* start Passage given *
For further information, contact
WWF-China - Qing YI
WWF International - Mandy Jean Woods

TRAFFIC Study: Japan's ivory market must close

20. December 2017 - 1:00
Well-organized transnational criminal networks and a poorly regulated domestic market are among the factors making Japan a lucrative target for procuring ivory products for illegal export. In the continued absence of effective regulation and law enforcement, WWF and TRAFFIC are calling for the closure of Japan's domestic ivory market pursuant to CITES [1].

Japan remains one of the world's largest domestic ivory markets, and is home to an active, though shrinking, ivory manufacturing industry. The country also boasts significant stockpiles of raw tusks in private ownership—a cultural legacy from its past trade.

Ivory Towers: An Assessment of Japan's Ivory trade and domestic market, a TRAFFIC study released today, presents the findings from surveys and interviews conducted in both physical and online markets in Japan between May and September 2017.

The report has revealed the growing trend for ivory in Japan's domestic antiques and tourist markets to be routinely purchased by visitors and agents for illegal ivory exports.

"Our findings show without doubt that Japan's largely unregulated domestic ivory market is contributing to illegal trade—a condition considered by Parties to CITES to warrant much stricter regulation and even the closure of the market," said Tomomi Kitade, an author of the report.

"It is imperative that Japan's role within international illegal ivory trade be recognized, and urgent steps taken to address the on-going illegal export and the regulatory gaps that are facilitating such criminal activity," added Kitade.

Japan's domestic legislation has consistently come under scrutiny given concerns regarding both its enforcement and legislative efficacy in ensuring legal ivory trade.

Current laws regulate ivory businesses, but not trade between individuals, except in cases where tusks are concerned.

Proposed reforms to the domestic Law for the Conservation of Endangered Wild Fauna and Flora (LCES) are scheduled to come into effect in June 2018. Although it was hoped that this reform would address critical loopholes, TRAFFIC's analysis has already uncovered serious flaws which threaten to continue undermining efforts to combat illegal activity.

TRAFFIC has previously highlighted the contravention of domestic laws by Japanese ivory traders, and called for a nationwide clampdown on unscrupulous businesses.

However, illegal activity continues to be widespread as covert interviews with ivory vendors found that 73 per cent were actively promoting purchase that lead to illegal ivory exports, even giving advice to visitors on how best to conceal ivory products without permits in luggage.

The latest study's findings are supported by a review of ETIS [2] seizure records, which reveal a significant increase in illegal ivory exports from Japan, reaching a total of 2.42 tonnes of ivory seized between 2011 and 2016. In contrast, seizures concerning illegal imports over the same period totalled only 43 kg.
* end Passage given *
* start Data entries *
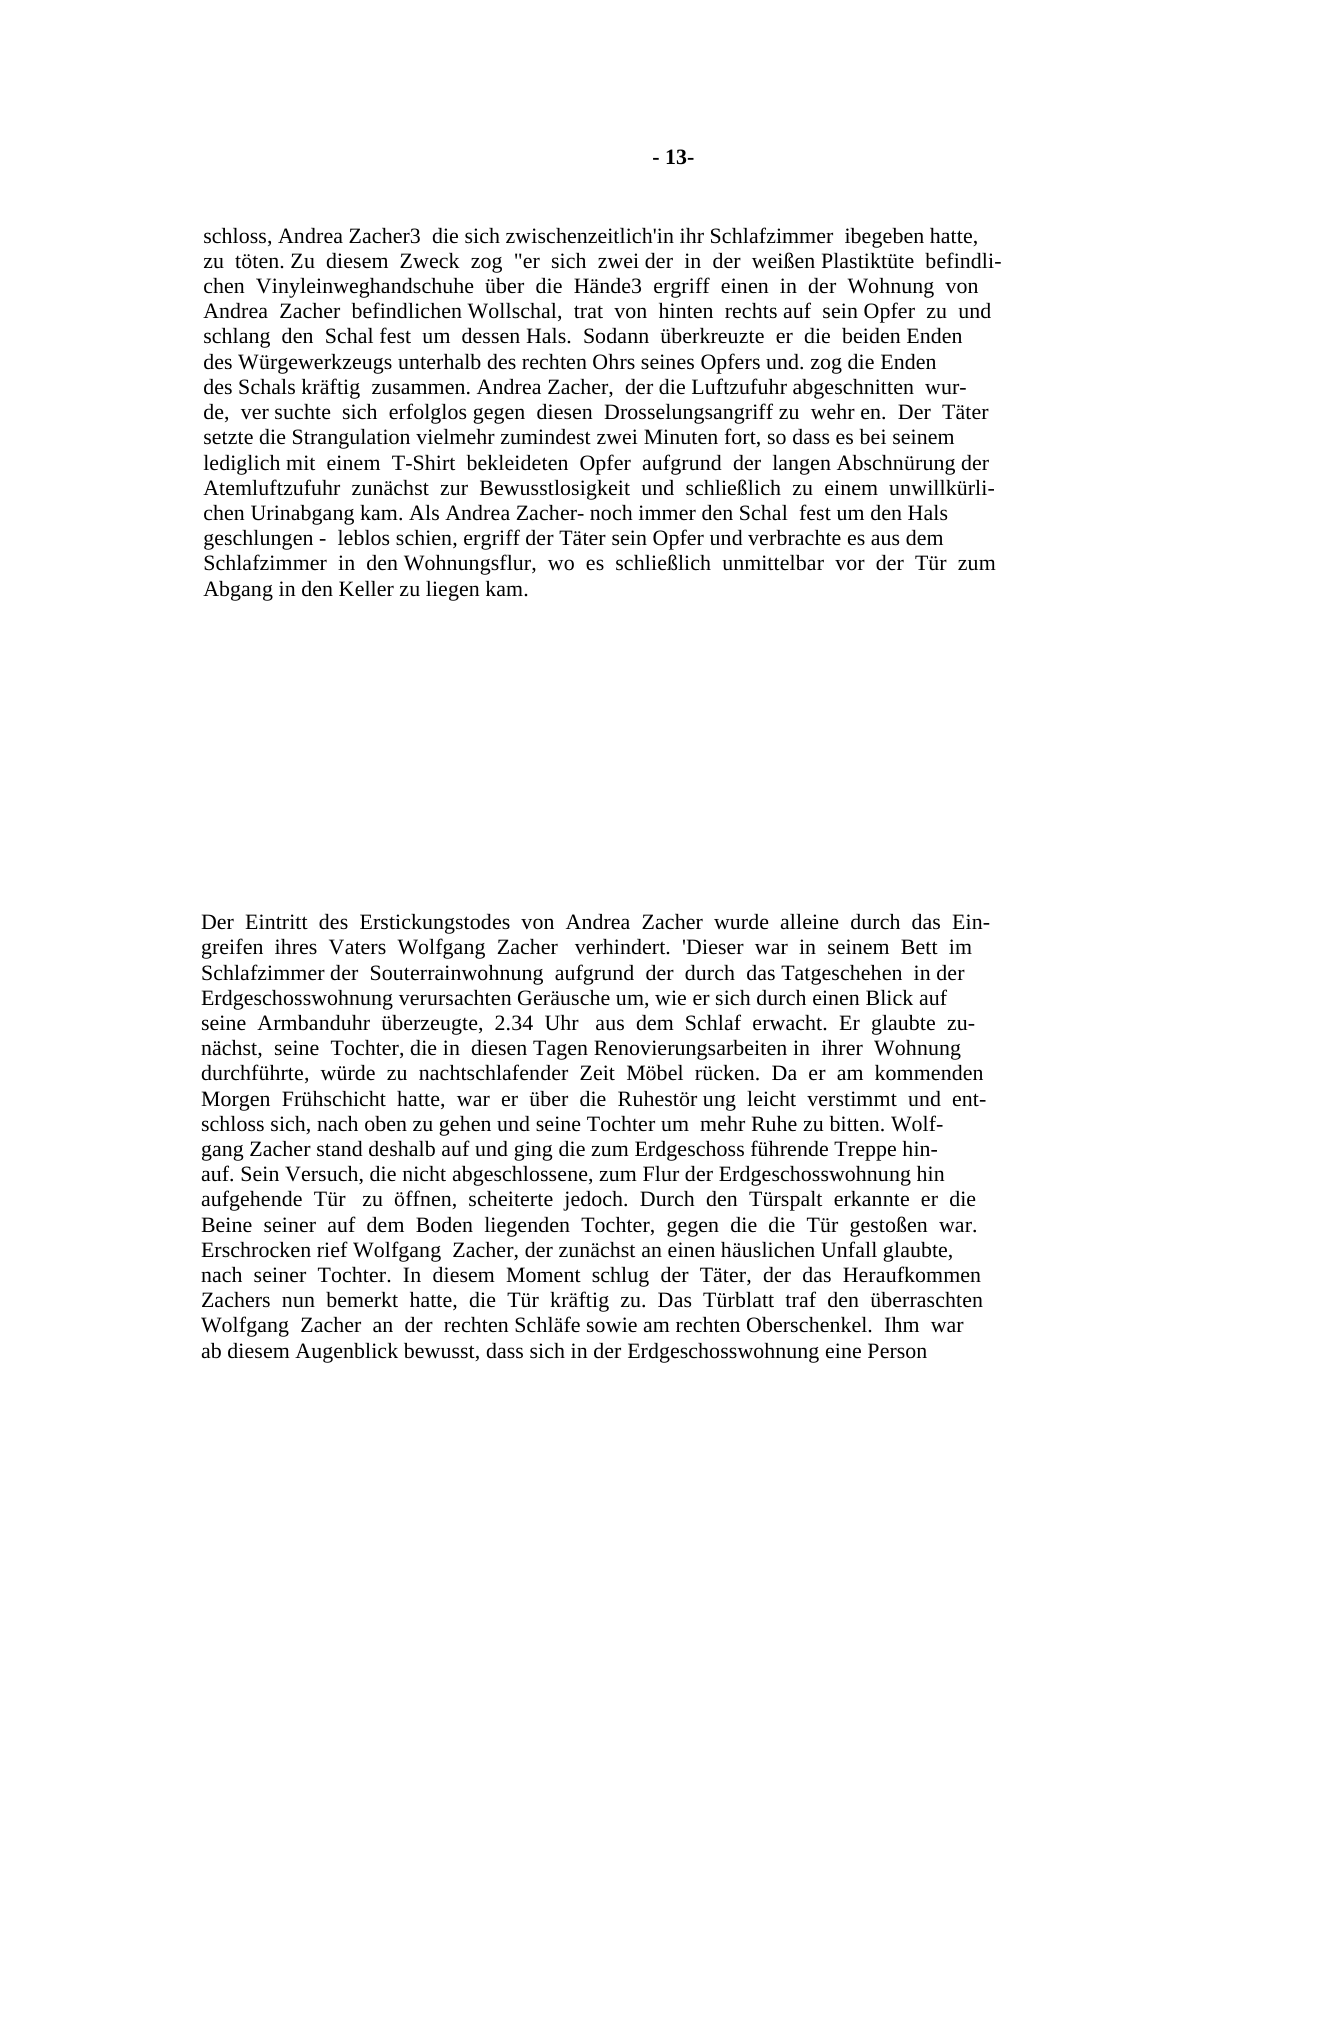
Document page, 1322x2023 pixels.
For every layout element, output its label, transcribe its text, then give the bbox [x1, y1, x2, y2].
* end Data entries *
* start Data entries *
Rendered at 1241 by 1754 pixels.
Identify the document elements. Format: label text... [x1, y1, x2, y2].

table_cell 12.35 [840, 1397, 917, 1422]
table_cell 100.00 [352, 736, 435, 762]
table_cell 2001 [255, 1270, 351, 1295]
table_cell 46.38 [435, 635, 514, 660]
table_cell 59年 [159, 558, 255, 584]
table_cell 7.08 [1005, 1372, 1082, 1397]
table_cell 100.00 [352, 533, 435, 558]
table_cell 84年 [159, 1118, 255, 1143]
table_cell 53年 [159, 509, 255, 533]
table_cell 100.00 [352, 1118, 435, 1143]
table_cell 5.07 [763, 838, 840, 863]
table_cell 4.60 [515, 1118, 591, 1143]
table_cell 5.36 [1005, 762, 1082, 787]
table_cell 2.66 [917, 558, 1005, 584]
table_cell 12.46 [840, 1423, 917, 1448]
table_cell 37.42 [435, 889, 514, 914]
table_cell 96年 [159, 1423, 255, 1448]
* end Data entries *
Written request 1 >>
Using the Japan ivory market report, decide whether each statement agrees with it: (a) the surveys and interviews were carried out between May and September 2017; (b) current laws regulate all trade between individuals; (c) seizures of illegal ivory imports from 2011 to 2016 came to 2.42 tonnes. For each, answer yes or no and quote the words that settle it.
Written request 2 >>
Count how many lines of the records contain the string "text", and give only the number.

Task result 1 >>
(a) Yes: "between May and September 2017"
(b) No: "but not trade between individuals, except in cases where tusks are concerned"
(c) No: "seizures concerning illegal imports over the same period totalled only 43 kg"

Task result 2 >>
2